• [What the task requires]:
In the estate planning passage, what share of Australians do not even think to have a will prepared?

• [Provided passage]:
------------------------

Thursday September 03 2020

As we go about our everyday activities we often don't consider what would happen to our assets (our estate) if something was to happen to us.  Some of us go as far as having a will prepared however nearly 50% of Australians do not even think to do that.  Are you aware that not all assets are dealt with under a will?  How they are dealt with depends on a range of different factors.  For example:

 

Did you know that in most cases superannuation is not covered by your will? 

 

Did you know that if you hold property as joint tenants it is dealt with differently than if it is held as tenants in common?

 

Do you know how your Life Insurance is accessed?

 

Do you know how joint bank accounts are treated?

 

Do you have investments in a Trust Structure?  Do you know how this is dealt with?

 

Are there any taxation implications?

 

An Estate plan identifies your assets and investments and then determines how they are treated if something happens to you.  It protects your assets and ensures they are transferred according to your wishes in a smooth and tax effective manner.

------------------------

• [Data excerpts]:
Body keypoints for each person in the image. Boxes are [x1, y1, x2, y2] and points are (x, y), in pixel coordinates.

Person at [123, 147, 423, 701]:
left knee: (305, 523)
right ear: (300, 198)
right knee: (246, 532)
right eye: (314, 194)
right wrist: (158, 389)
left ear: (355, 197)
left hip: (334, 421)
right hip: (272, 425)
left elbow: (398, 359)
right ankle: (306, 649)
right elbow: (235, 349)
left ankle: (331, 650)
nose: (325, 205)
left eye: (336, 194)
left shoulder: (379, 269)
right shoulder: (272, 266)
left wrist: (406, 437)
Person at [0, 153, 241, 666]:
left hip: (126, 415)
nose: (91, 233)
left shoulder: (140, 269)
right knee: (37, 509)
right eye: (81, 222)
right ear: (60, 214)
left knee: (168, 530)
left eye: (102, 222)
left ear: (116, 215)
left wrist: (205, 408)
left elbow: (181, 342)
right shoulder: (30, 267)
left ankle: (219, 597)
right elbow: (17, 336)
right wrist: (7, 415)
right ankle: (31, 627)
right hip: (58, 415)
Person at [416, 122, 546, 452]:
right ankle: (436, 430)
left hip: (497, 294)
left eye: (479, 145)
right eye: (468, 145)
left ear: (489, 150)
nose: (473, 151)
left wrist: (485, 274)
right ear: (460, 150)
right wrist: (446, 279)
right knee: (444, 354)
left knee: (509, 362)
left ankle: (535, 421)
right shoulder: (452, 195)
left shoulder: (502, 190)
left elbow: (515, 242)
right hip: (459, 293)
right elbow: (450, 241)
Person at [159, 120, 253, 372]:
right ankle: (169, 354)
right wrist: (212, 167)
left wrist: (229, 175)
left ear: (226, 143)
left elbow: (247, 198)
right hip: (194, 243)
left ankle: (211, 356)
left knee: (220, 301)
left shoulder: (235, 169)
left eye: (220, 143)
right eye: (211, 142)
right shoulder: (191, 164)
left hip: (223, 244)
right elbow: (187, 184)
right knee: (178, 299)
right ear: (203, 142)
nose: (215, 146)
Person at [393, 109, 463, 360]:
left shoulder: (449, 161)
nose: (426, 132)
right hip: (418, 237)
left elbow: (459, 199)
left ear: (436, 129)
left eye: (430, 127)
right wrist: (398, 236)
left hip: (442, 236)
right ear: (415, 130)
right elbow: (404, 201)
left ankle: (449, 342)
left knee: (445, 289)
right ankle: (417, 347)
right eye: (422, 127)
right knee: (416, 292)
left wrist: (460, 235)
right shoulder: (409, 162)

------------------------

• [Response for this exercise]:
Nearly 50%.